Any other suggestion would be great!

It seems that any of these methods acknowledge the number of lines or characters changed in the respective commits. Is that correct?

Individual developers often focus on either; many small patches, or; a few large patches. A method that attributes weight according to number of characters changed in the patch is probably going to be attribute effort more appropriately than the methods used here and elsewhere.

Of course "by-character" is also not correct because some characters require more effort to change than others. E.g. 10 words to update help text is probably going to take less effort than fixing a bug in complex regex or working out that a comparison operator should be >= instead of > in an out-by-one bug. But it is better than simply tracking how many commits a name was mentioned in, or how many files the commit touched.

The current methods do not know anything about line changes or changed characters, it is now all about commits and files.

It would be great to add more axes to the review, actually that's my plan, add as many relevant axes as I can. I do not really believe that one of those independently is the right axe, that's why I stated at least with two(with a minor variation on each for easy-reading n tag clouds).

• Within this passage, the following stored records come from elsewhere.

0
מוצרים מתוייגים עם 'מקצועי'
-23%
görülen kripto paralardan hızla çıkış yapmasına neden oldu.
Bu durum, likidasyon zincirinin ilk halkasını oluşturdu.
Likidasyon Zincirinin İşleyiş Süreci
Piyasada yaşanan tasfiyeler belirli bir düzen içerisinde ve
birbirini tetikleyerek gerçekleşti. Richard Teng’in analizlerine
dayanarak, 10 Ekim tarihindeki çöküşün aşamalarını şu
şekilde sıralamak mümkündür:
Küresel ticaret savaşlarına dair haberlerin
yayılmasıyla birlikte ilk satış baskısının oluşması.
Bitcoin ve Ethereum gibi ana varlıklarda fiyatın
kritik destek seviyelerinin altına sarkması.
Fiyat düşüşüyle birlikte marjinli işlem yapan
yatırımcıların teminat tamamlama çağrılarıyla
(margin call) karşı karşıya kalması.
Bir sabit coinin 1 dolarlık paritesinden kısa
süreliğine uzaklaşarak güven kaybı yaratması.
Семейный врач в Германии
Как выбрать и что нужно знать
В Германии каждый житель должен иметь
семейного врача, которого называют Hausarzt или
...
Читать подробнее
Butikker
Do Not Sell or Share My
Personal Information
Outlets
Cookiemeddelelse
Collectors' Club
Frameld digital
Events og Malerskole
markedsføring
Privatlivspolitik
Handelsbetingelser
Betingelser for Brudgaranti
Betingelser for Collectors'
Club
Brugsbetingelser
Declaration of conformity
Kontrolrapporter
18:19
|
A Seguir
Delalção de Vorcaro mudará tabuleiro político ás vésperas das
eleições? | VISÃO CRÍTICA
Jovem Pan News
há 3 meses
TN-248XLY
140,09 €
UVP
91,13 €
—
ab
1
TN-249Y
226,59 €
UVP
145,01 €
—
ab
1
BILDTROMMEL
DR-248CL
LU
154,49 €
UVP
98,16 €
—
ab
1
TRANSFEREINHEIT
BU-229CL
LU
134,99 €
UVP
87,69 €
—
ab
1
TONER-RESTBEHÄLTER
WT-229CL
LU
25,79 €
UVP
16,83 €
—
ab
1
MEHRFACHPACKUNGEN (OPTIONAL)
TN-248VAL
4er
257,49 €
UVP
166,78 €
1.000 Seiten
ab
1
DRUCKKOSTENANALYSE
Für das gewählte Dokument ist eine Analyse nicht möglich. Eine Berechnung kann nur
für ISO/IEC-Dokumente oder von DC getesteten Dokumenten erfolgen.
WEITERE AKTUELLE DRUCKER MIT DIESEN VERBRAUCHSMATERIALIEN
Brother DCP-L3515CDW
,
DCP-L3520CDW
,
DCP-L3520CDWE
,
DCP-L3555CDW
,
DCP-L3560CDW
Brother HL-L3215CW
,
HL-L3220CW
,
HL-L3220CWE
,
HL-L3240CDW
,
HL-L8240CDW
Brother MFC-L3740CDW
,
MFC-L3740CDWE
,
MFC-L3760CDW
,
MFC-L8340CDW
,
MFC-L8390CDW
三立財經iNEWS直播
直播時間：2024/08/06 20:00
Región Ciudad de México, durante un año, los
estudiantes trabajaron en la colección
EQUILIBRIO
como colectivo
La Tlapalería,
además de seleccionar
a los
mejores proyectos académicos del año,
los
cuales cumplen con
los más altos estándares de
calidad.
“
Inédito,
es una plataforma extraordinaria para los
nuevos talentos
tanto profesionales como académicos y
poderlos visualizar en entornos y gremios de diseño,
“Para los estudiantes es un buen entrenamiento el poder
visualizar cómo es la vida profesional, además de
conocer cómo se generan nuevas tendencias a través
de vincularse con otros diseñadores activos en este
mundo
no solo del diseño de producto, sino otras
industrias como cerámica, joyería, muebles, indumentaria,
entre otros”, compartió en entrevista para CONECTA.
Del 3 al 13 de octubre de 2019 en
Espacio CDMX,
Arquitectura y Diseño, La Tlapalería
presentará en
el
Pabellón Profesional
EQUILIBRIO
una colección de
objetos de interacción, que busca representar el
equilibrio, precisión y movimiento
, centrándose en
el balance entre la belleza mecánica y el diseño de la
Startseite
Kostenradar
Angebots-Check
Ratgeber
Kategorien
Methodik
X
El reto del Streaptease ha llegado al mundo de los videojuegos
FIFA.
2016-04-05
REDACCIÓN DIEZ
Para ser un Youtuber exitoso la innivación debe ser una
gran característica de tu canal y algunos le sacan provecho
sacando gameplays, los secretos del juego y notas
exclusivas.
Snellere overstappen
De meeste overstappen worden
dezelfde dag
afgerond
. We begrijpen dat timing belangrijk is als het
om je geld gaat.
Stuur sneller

So, I see the line changes kind of doable in a short time, as I am using git and it can extract that information easy, but I think it's not going to be straight-forward to do it by characters. It would be great to have those two new axes, so adding it to my todo-list for drupal-contribution-analyzer.

I love these. As the 7.0 release drew closer, I was really excited about seeing the contributor name clouds.

My favourite one is "Activity by changed files(excluding CVS committers)", because it happens to place the "Sun" in the centre of the Drupal solar system :-) Also, my username is written in green.

These would look great hanging on the office wall. Is there any chance of rendering some hi-res versions suitable for printing?

I spent about half an hour staring at the video, over and over, trying to catch all four(!) of my mentions. I got them all, but now I keep seeing names everywhere...

Nice to know that you like them!

The way the clouds have been generated, make the image a raster image, I mean drawn pixel by pixel, so that limit the output images to not have a scalable version.

But! the thing is that you can just simply generate a new version of the tag cloud with different parameters about the image size and the font sizes, so you can always make a bigger image. Take a look to the TagCloud.pde file for details ;-)